Big data has volume, velocity, and variety and it does not seem to be slowing down. In fact, 90% of data has been generated in the past few years alone and with the advent of the internet of things, that trend is expected to continue. Currently more than 1018 bytes of data (That’s a Quintillion!) is generated daily. We have more data than we know what to do with. Others (forbes) have included two more V’s to the evaluation of Big Data--veracity for integrity of data and value to the core business goal. This is where analytics comes in. The field of predictive analytics is a young field that uses algorithms to analyze, model, or visualize the data so that we can make sense of it. It consists of using historical (or real-time) big data to make predictions. We’ve already been using it for more than a decade in the digital era. We’ve used it to predict customer lifetime value (CLV) to a firm as well as recommend an item they are more likely to buy. Digital marketing is a dominant adopter of big data & analytics and we will introduce that landscape in the next blog. The most important foundation for good predictive analytics is having good data. As the saying goes “garbage in, garbage out”, if the data is not cleaned then it is of no value.
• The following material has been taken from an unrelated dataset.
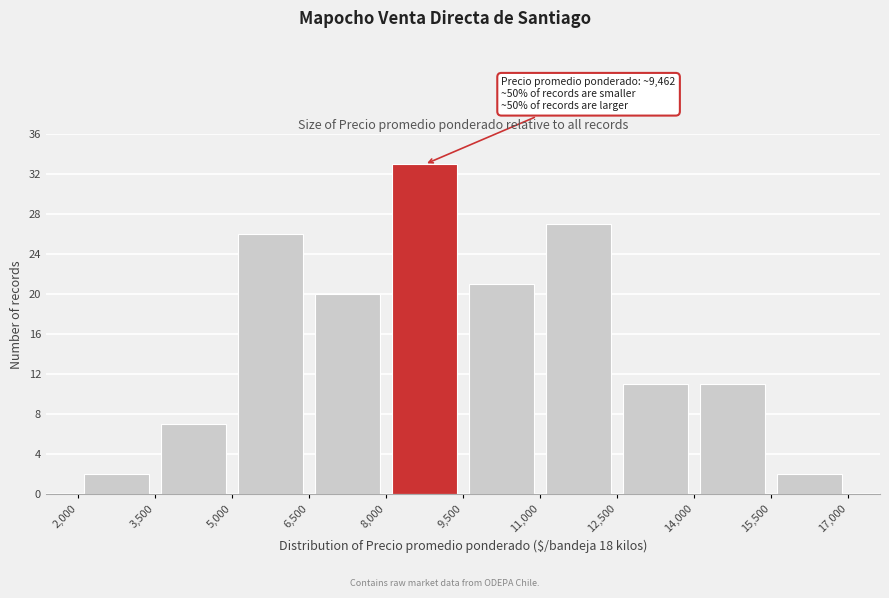

Which range on the x-axis has the tallest bar?

8,000 to 9,500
Some examples of cleaning the data include: removing outliers, dimensions reduced using principal component analysis, missing values filled in with average, and different features with large scale variations standardized to a uniform scale such as 0 to 1. The data is then identified as structured (with predefined labels or categories such as revenue as the dependent factor and price, volume, customer loyalty, frequency of retail visits, etc as the independent variables) or unstructured (without predefined labels). The most common statistical algorithm applied is regression on structured data, but there are many more algorithms in the data scientist’s toolbox that can be used to more accurately fit the data and improve the accuracy of predictions. With big data, a statistician moved his analysis from excel and conventional statistical software packages like MATLAB and STATA to open source programming languages like R and Python that can handle much larger data observations and promoted her or her title to Data Scientist--which in the domain of Big Data and analytics is the fastest growing profession in demand any company that stores big data.